* [ARTICLE]

In still another aspect this invention comprises a hydraulic
gerotor pump comprising a housing with two planar and parallel
surfaces, a cylindrical opening extending perpendicularly through
both planar surfaces defining a cylindrical side wall, a first
cover plate with planar surface clamped against the housing planar
surface to define a pocket, a second cover plate with planar
surface clamped against second of the housing planar surface to
seal the pocket, an outer gerotor gear mounted within the pocket,
the outer gerotor gear having a cylindrical outer perimeter facing
the cylindrical side wall to define a region of radial clearance
there between. inner perimeter. of the outer gerotor gear equipped
with inwardly extending teeth, the outer gerotor gear having two
planar parallel surfaces perpendicular to the cylindrical outer
perimeter, the planar surfaces providing a close running fit
between the first cover plate and second cover plate, an inner
gerotor gear mounted within the outer gerotor gear, the inner
gerotor gear having outwardly extending teeth engaging the inwardly
extending teeth of the outer gerotor gear, the inner gear having
one less tooth than outer gear, an input shaft connected to and
driving the inner gerotor gear, an inlet port situated for
receiving flow of hydraulic fluid and delivering the hydraulic
fluid to a region of engagement between the inwardly extending
teeth and the outwardly extending teeth, an outlet port situated
for discharging used hydraulic fluid and a pressure balancing
passage defining an axial balance groove, the axial balance groove
extending from the region of radial clearance, extending between
the first cover plate and the housing at a radius outside the
region of radial clearance and extending to a second contact with
the region of radial clearance.
The advantages offered by the invention will become apparent to
those skilled in the art upon reading the attached detailed
description of the preferred embodiment and with the aid of the
accompanying drawings.
BRIEF DESCRIPTION OF THE DRAWINGS
FIG. 1 shows a typical radial pressure profile in a prior art
gerotor motor;
FIG. 2 shows a typical axial pressure profile in a prior art
gerotor motor;
FIG. 3 is a sketch of a dual gerotor motor as viewed from its shaft
end;
FIG. 4 is a cross-sectional view of a dual gerotor motor, taken
along lines 4--4 of FIG. 3;
FIG. 5 is a sketch of a grade gerotor motor and associated kidney
ports as viewed along lines 5--5 of FIG. 4;
FIG. 6 is a sketch of a cover plate, showing the placement of
balance grooves therein as viewed along lines 6--6 of FIG. 4;
FIG. 7 is a sketch showing the relative positioning of balance
grooves and a gerotor pocket;
FIG. 8 is a cross sectional view taken along lines 8--8 of FIG.
7;
FIG. 9 shows the radial pressure profile for a gerotor motor having
balance grooves in accordance with this invention; and
FIG. 10 shows the axial pressure profile for a gerotor motor having
balance grooves in accordance with this invention.

* [SUPPLIED DATA]

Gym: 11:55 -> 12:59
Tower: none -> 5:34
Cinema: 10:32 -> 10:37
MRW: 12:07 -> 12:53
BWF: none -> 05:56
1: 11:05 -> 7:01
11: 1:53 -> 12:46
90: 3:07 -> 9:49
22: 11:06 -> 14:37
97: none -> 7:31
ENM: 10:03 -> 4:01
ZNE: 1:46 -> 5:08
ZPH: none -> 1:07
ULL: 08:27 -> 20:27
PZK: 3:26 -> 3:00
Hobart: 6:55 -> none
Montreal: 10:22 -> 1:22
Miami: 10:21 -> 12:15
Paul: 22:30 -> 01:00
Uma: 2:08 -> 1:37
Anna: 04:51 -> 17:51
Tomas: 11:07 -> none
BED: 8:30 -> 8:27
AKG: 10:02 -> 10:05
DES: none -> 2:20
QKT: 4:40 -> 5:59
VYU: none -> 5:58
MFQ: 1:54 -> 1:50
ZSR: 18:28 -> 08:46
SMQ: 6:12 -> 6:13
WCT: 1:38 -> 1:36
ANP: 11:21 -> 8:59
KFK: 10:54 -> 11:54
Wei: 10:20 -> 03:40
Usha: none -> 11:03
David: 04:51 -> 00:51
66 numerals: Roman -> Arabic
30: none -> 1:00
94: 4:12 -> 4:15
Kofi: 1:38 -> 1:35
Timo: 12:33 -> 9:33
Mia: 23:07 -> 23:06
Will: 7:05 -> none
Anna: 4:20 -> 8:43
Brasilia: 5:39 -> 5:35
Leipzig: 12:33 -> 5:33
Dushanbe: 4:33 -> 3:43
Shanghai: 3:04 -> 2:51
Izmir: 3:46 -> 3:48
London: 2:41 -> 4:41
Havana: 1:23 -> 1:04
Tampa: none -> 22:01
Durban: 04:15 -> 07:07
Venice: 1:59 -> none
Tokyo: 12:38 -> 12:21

* [EXERCISE REQUIREMENTS]
A – Decide whether each statement agrees with the gerotor pump text, answering yes or no and quoting the exact words that settle it: (i) The inner gerotor gear has one fewer tooth than the outer gerotor gear. (ii) FIG. 3 is a cross-sectional view of a dual gerotor motor. (iii) The input shaft drives the outer gerotor gear.
B – Render the entries from the first line through the line containing "PZK: 3:26 -> 3:00" as a Markdown table with the columns Row and Entry line, leaving out any blank lines.
The entries were collected from a different source than the gerotor pump text.

* [TASK-BY-TASK RESULTS]
A –
(i) Yes: "the inner gear having one less tooth than outer gear"
(ii) No: "FIG. 3 is a sketch of a dual gerotor motor as viewed from its shaft end"
(iii) No: "an input shaft connected to and driving the inner gerotor gear"

B –
| Row | Entry line |
|---|---|
| 1 | Gym: 11:55 -> 12:59 |
| 2 | Tower: none -> 5:34 |
| 3 | Cinema: 10:32 -> 10:37 |
| 4 | MRW: 12:07 -> 12:53 |
| 5 | BWF: none -> 05:56 |
| 6 | 1: 11:05 -> 7:01 |
| 7 | 11: 1:53 -> 12:46 |
| 8 | 90: 3:07 -> 9:49 |
| 9 | 22: 11:06 -> 14:37 |
| 10 | 97: none -> 7:31 |
| 11 | ENM: 10:03 -> 4:01 |
| 12 | ZNE: 1:46 -> 5:08 |
| 13 | ZPH: none -> 1:07 |
| 14 | ULL: 08:27 -> 20:27 |
| 15 | PZK: 3:26 -> 3:00 |